Texte source:
UNE VILLE de 4 000 habitants, au XIIIe ou XIVe siècle. De cinq à huit praticiens y exercent, les uns chez eux, les autres itinérants, tous en principe titulaires d'un doctorat obtenu à l'université. La consultation débute par un entretien au cours duquel le patient décline son identité, sa profession, son âge. C'est ensuite, selon l'exposition « La santé au Moyen Âge », présentée à la tour Jean-sans-Peur, que les pratiques diffèrent de celles d'aujourd'hui.
Pour son diagnostic, le praticien prend en compte la couleur de l'urine – plus de vingt nuances, indiquant la nature chaude ou froide de la maladie –, l'aspect du sang, des selles et éventuellement des crachats. Pour soigner, il dispose d'un arsenal qui va des pansements aux sangsues en passant par les clystères ou les suppositoires végétaux, ou encore les animaux (chiens, souris, chauves-souris…), vivants ou morts, pour capter la maladie par transfert en étant placés sur les parties touchées. On traite l'épilepsie avec de la viande d'autruche, la gale avec du mercure, les enflures avec des excréments de brebis, les fièvres avec des pilules de sucre cuit avec du vinaigre, les vomissements avec de la noix de muscade…
La bonne santé est définie par l'équilibre entre quatre qualités (chaud, froid, sec et humide), dont les combinaisons donnent naissance aux humeurs (sang, flegme, bile et mélancolie), la maladie étant considérée comme le déséquilibre entre ces dernières. La théorie des humeurs veut qu'on guérisse un maux par son contraire. Par exemple, le chanvre, réputé chaud et sec, soigne des maux de nature froide. On utilise aussi le principe des « signatures », concept qui sera développé au XVIe siècle : la partie malade est soignée par la plante, la pierre ou l'animal de forme ou de couleur comparables (les noyaux de cerise contre la gravelle, les fleurs jaunes contre la jaunisse).

[Scènes photographiées avec paramètres d'objectif]
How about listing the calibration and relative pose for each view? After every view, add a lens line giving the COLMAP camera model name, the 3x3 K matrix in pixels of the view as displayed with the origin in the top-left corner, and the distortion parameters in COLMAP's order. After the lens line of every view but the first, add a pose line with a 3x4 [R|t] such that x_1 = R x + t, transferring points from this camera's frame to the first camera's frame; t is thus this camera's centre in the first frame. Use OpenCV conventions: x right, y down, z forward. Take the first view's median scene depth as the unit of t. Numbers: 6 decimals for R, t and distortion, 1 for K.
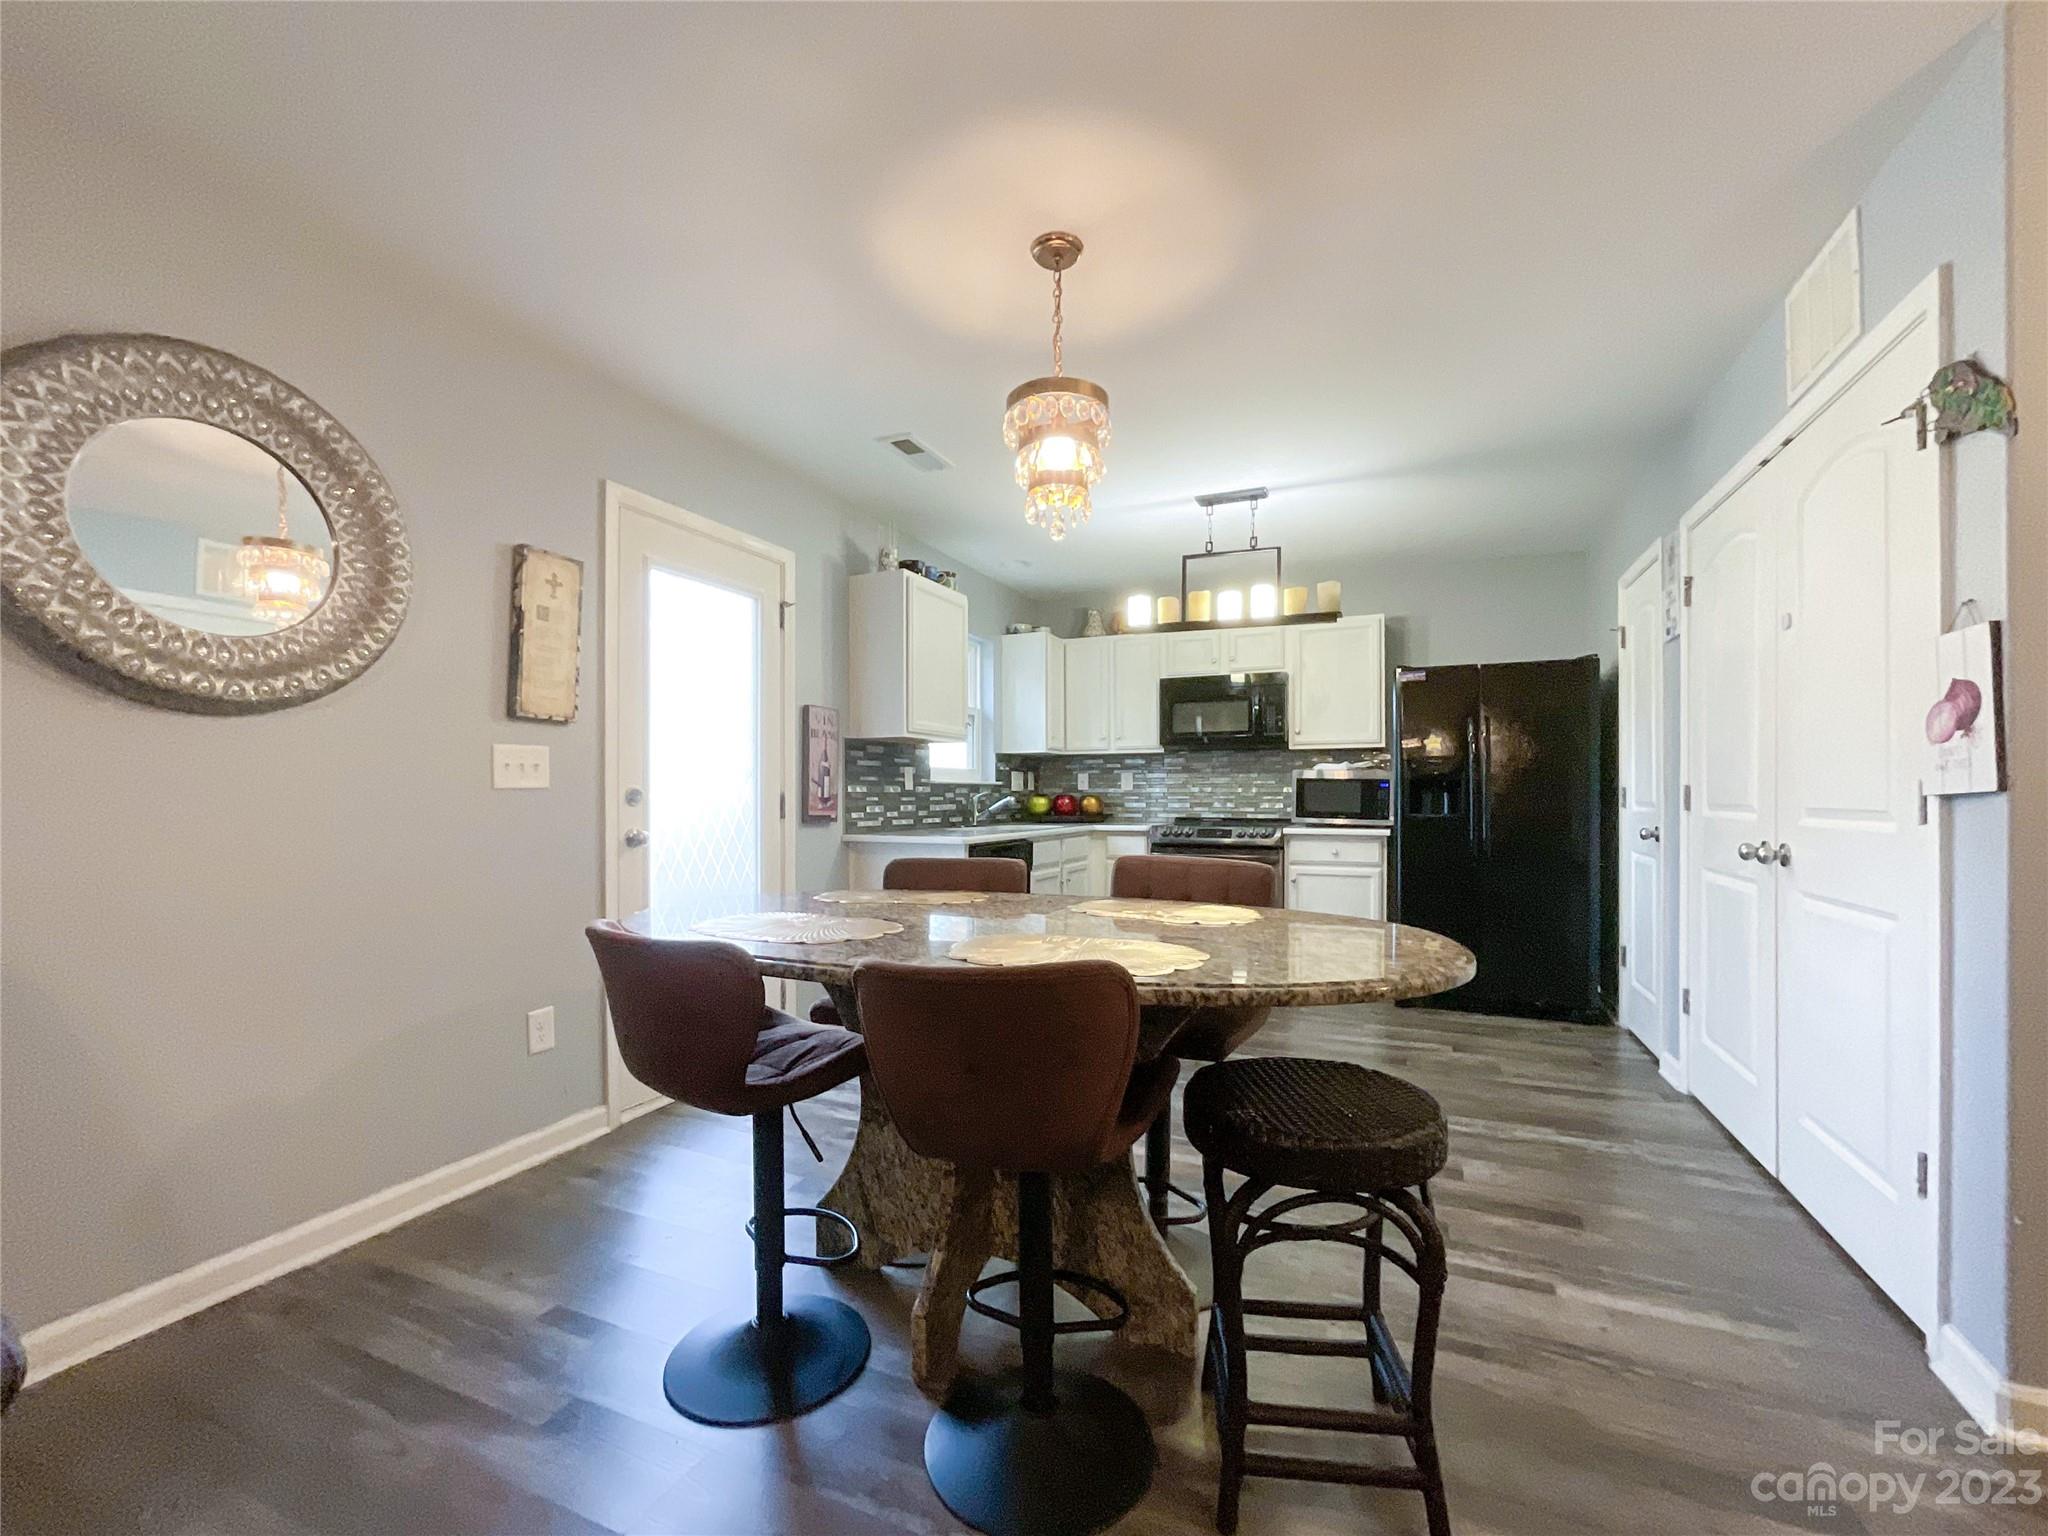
lens RADIAL K [[869.9, 0, 1042.0], [0, 869.9, 801.9], [0, 0, 1]] dist [-0.017996, 0.007530]
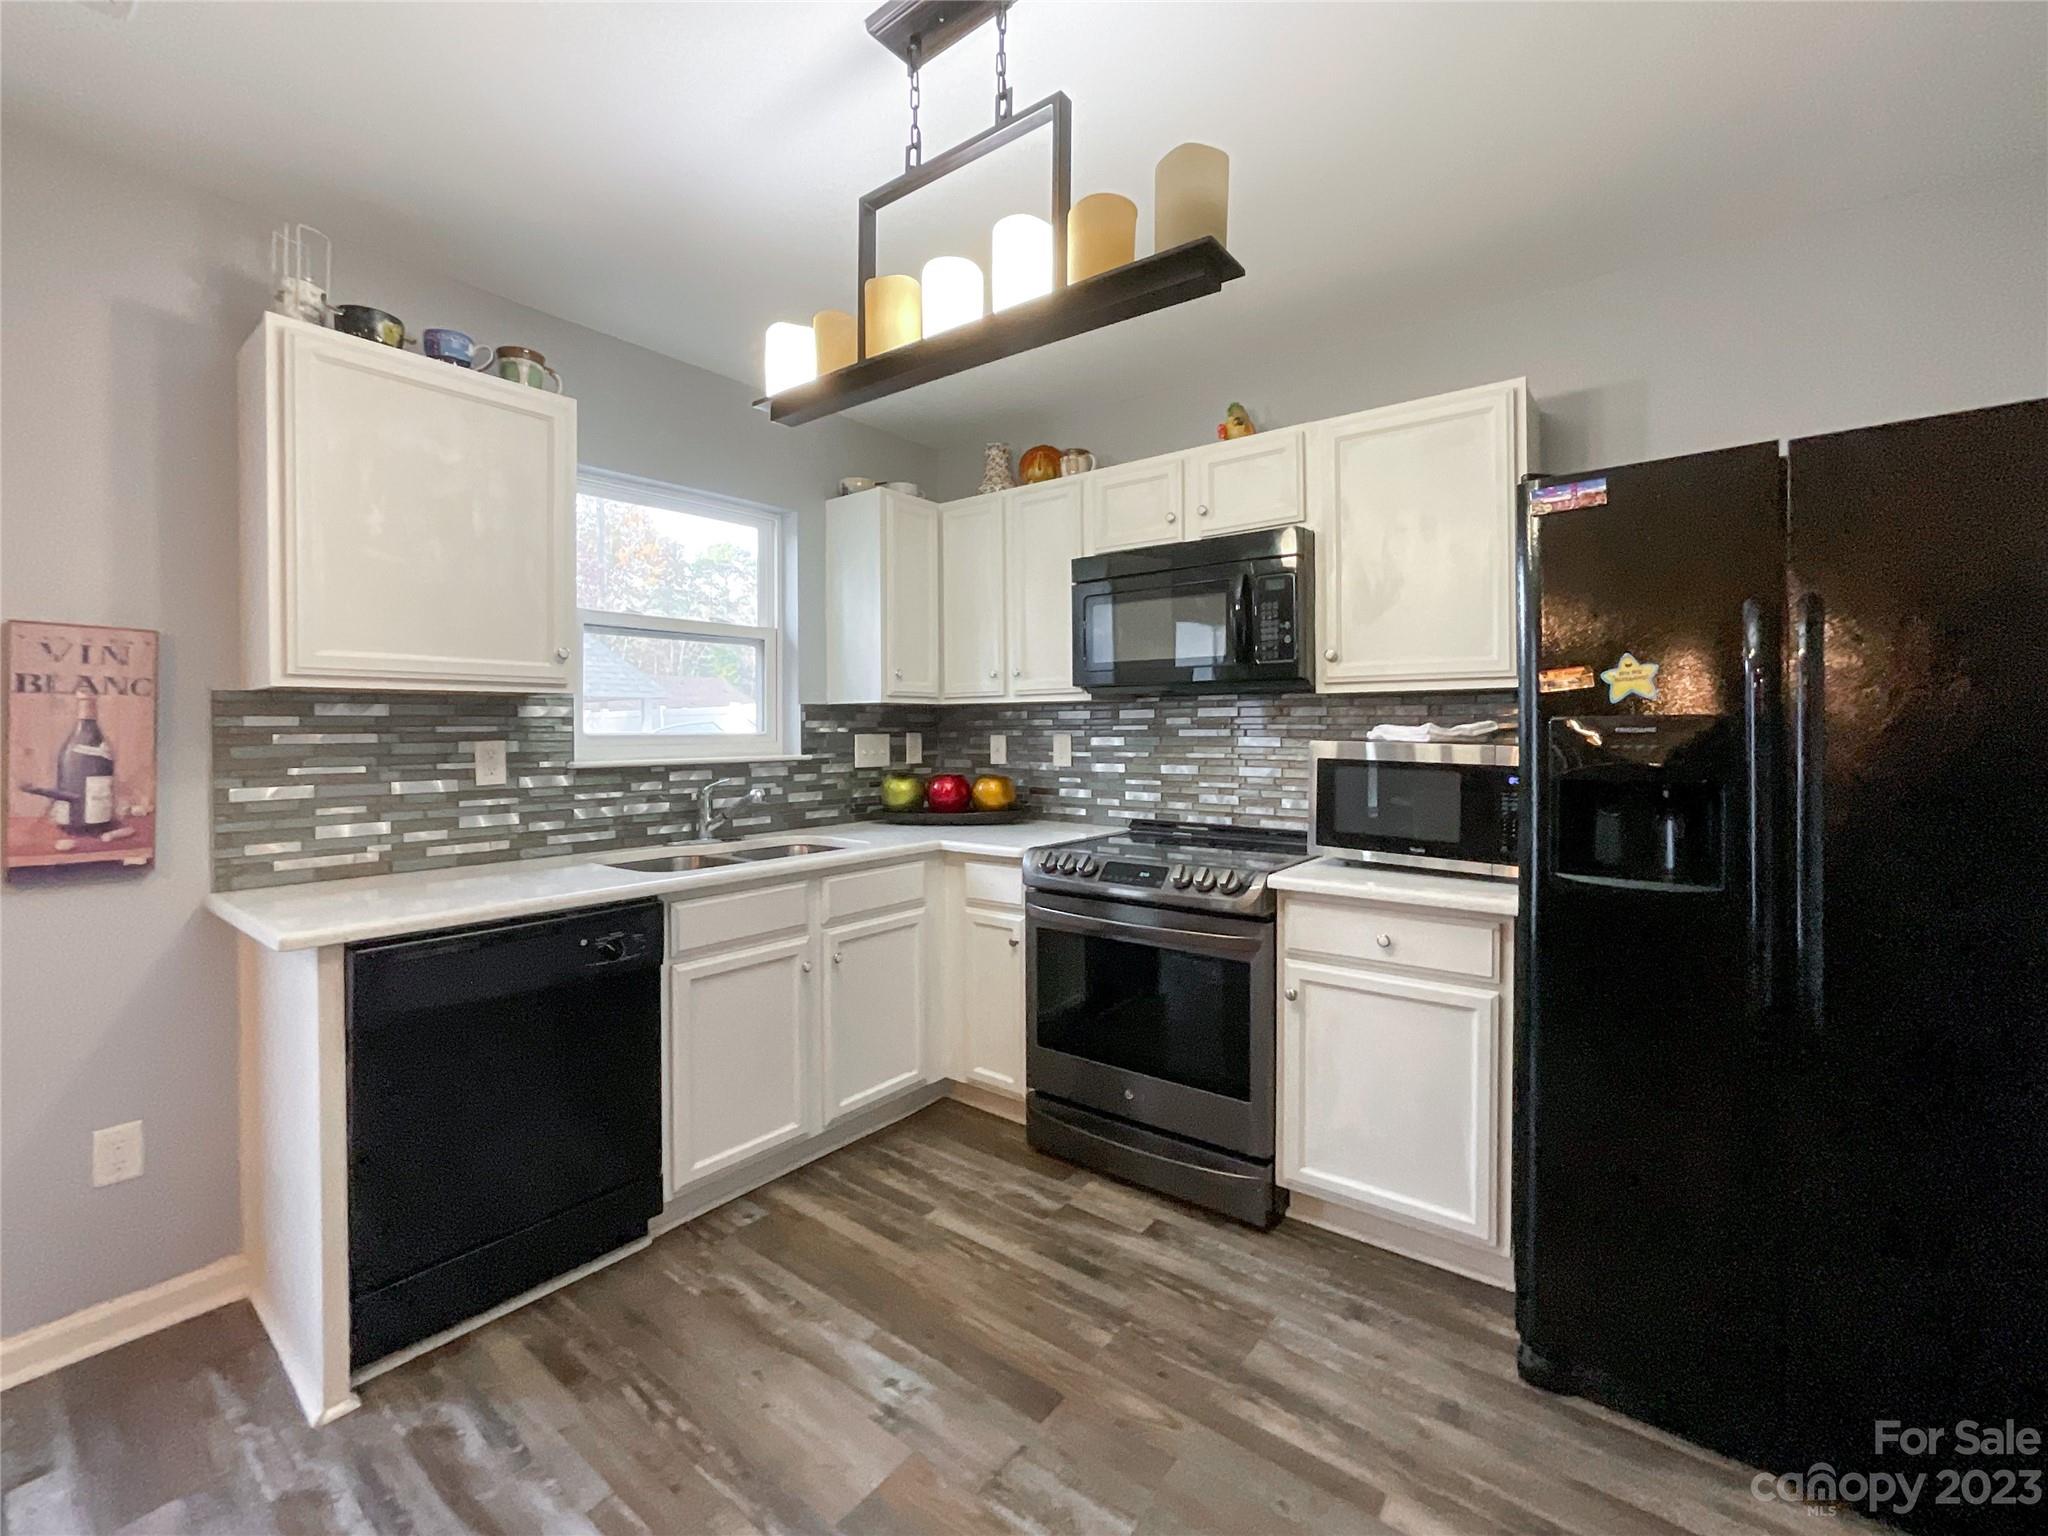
lens RADIAL K [[869.9, 0, 1046.8], [0, 869.9, 736.4], [0, 0, 1]] dist [-0.017996, 0.007530]
pose [[0.969308, 0.001038, -0.245845, 0.304616], [-0.000548, 0.999998, 0.002060, -0.045220], [0.245847, -0.001862, 0.969307, 0.596372]]
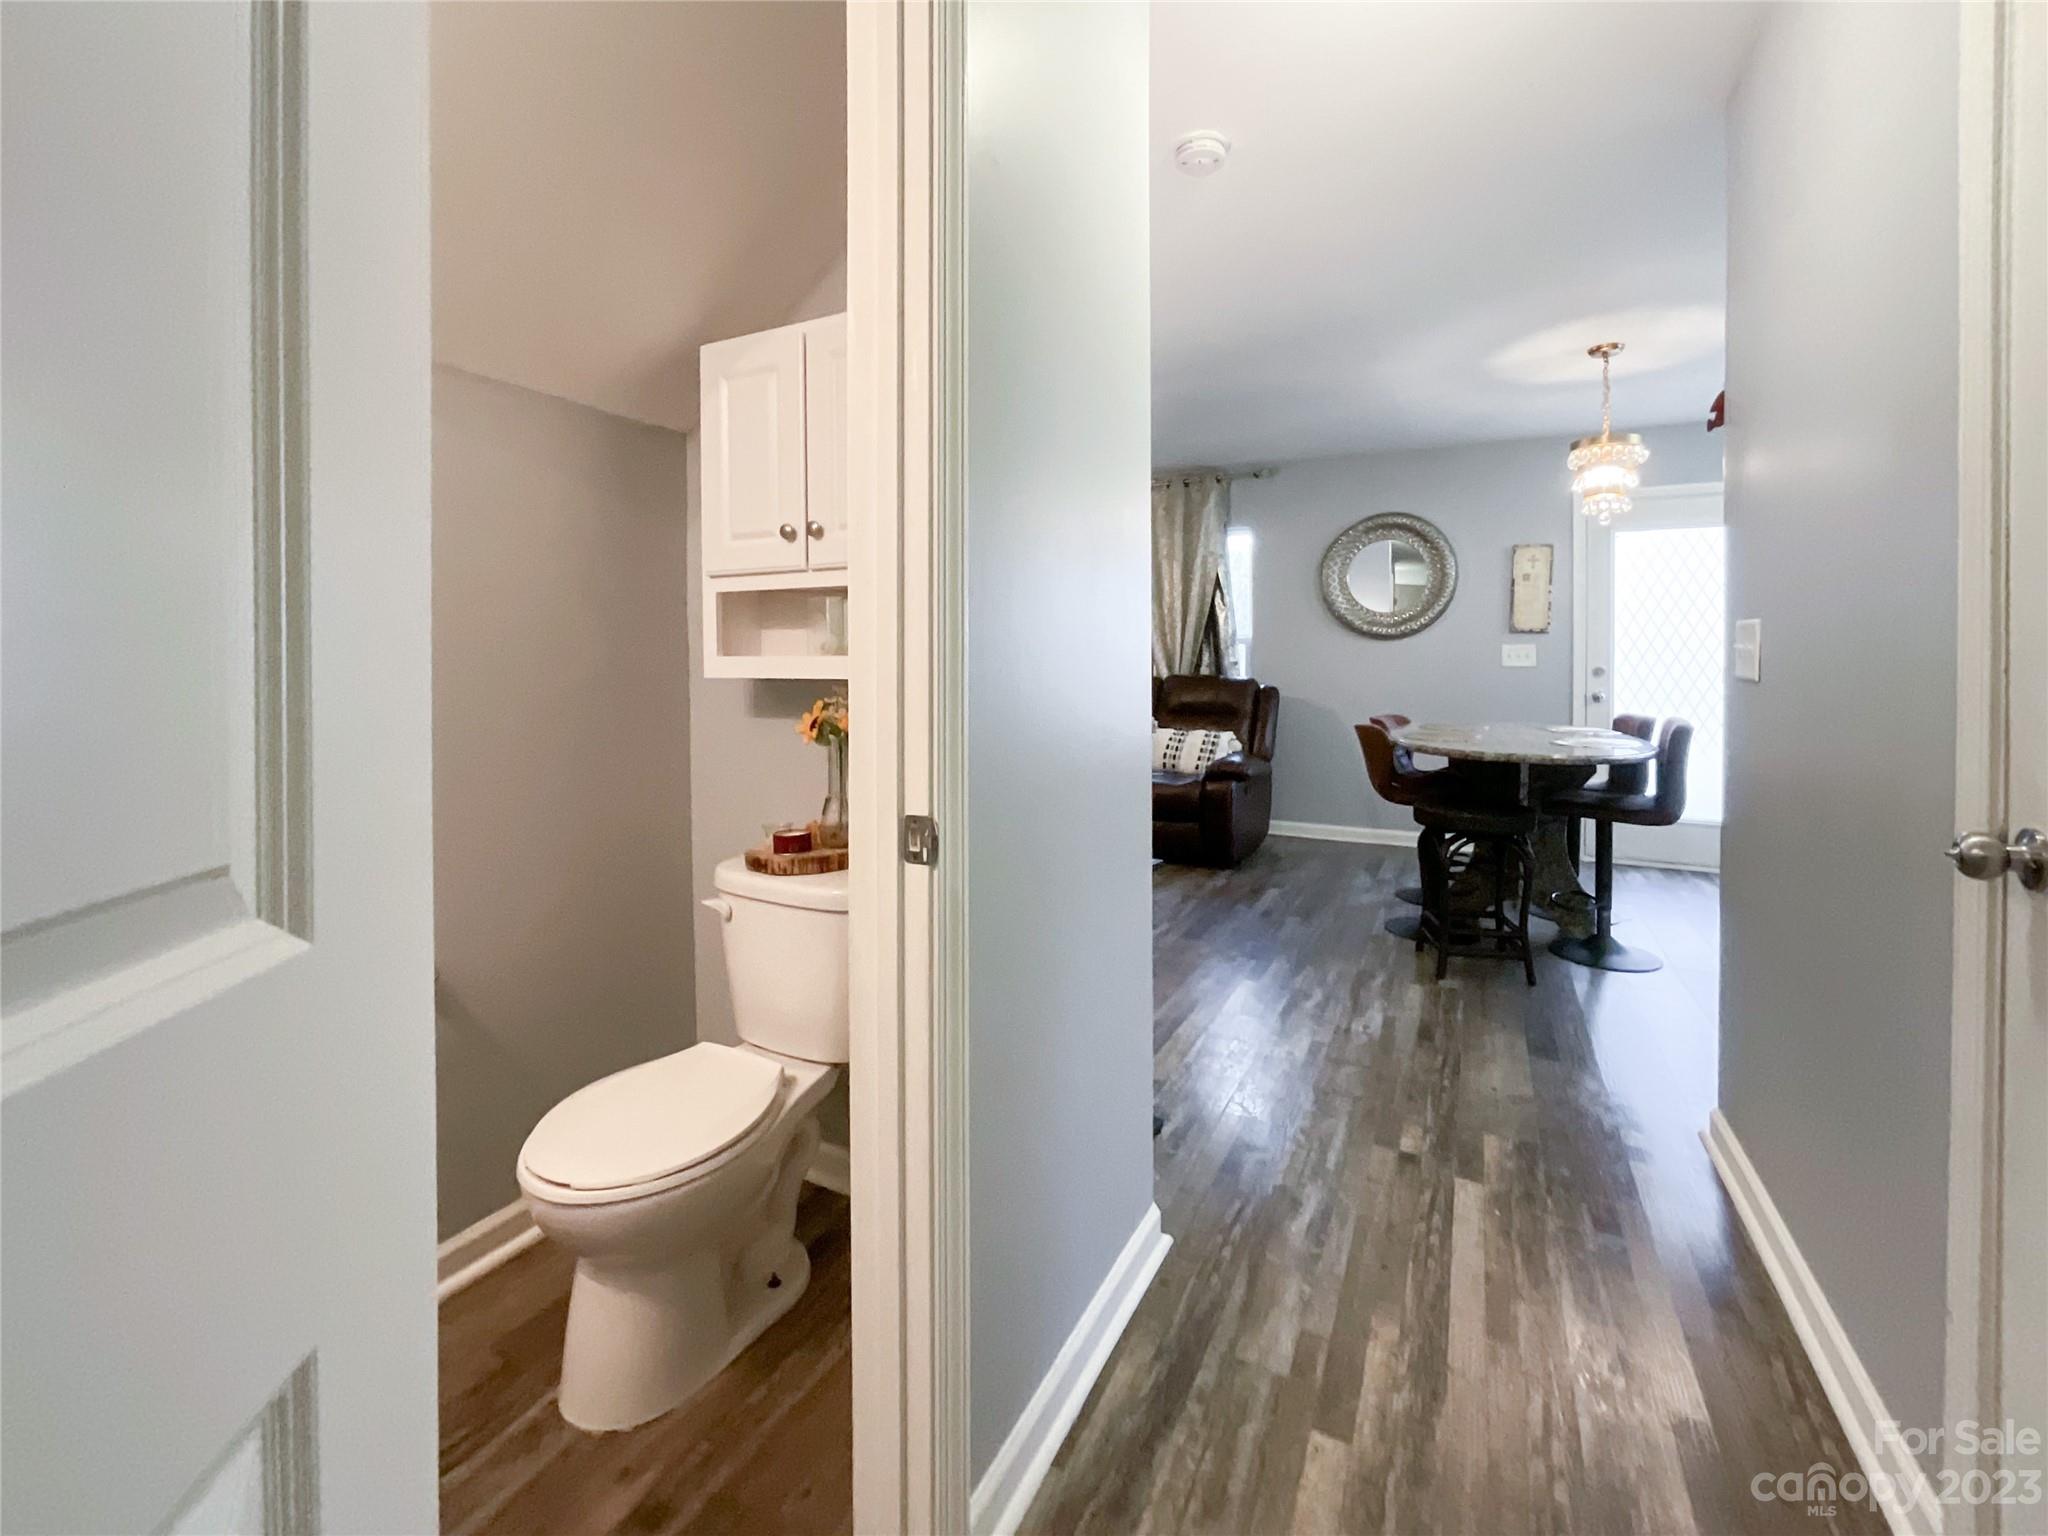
lens RADIAL K [[869.9, 0, 1010.3], [0, 869.9, 752.7], [0, 0, 1]] dist [-0.017996, 0.007530]
pose [[-0.084310, 0.102695, -0.991133, 0.889745], [-0.011791, 0.994502, 0.104047, -0.006390], [0.996370, 0.020459, -0.082636, -0.004321]]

Consignes de l'exercice:
a: D'après le texte sur la santé au Moyen Âge, avec quoi soigne-t-on l'épilepsie ?
b: Poursuivez le texte sur la santé au Moyen Âge après sa dernière phrase.

Vos réponses rédigées:
a: On soigne l'épilepsie avec de la viande d'autruche.

b:
Une forme d'anesthésie.
Pour supprimer les excès d'humeurs, on recourt aussi à la chirurgie, et pas seulement à la célèbre saignée. Le malade fortuné peut être endormi à l'aide d'une éponge gorgée d'anesthésiques à base d'opium, de mandragore, de jusquiame ou de ciguë ; mais le risque de surdose mortelle fait hésiter certains praticiens. L'opération a lieu sur une table ou sur un banc muni de sangles et d'anneaux qui maintiennent le malade ; le temps est décompté en prières (il faut un « miserere » pour la cataracte). La douleur postopératoire n'est pas négligée, combattue avec un emplâtre, à base d'ivraie mêlée à de l'encens et du safran si le médecin est riche, de guimauve ou de fenugrec s'il est pauvre.
L'exposition fait revivre ces pratiques médicales, parfois proches des pratiques actuelles, à travers une centaine de documents, organisés en six grands thèmes : les principes de santé, les pratiques médicales, la santé publique, les maladies, l'arsenal des médecins et la chirurgie. Le 15 octobre, une conférence-débat, « Médecine médiévale et médecine actuelle : les progrès scientifiques ont-ils effacé l'hôpital du Moyen Âge ? », réunira Danièle Alexandre-Bidon, historienne, commissaire de l'exposition, et Marie-Christine Pouchelle, anthropologue.
20, rue Étienne-Marcel, Paris 2e, du mercredi au dimanche, jusqu'au 9 novembre, tél. 01.40.26.20.28, www.tourjeansanspeur.com.
Jean sans Peur et sa tour

En 1407, Jean sans Peur, duc de Bourgogne, fait assassiner son cousin Louis d'Orléans, frère du roi Charles VI. Ce meurtre déclenche une terrible guerre civile entre les Armagnacs, partisans de la famille d'Orléans, et les Bourguignons, alliés au duc Jean. En 1409, Jean sans Peur, qui a pris le pouvoir, entreprend l'embellissement de son hôtel parisien et fait construire de nouveaux corps de bâtiment, dont une haute tour (27 m) d'escalier, celle qui va porter son nom. Plus tard, chassé par le futur Charles VII, il s'alliera avec les Anglais et sera assassiné en 1419 par des hommes de main des Armagnacs.
Outre l'exposition temporaire, la tour, qui a retrouvé une partie du mobilier et des vitraux d'époque, présente une exposition permanente sur l'histoire, l'architecture et la vie quotidienne au début du XVe siècle.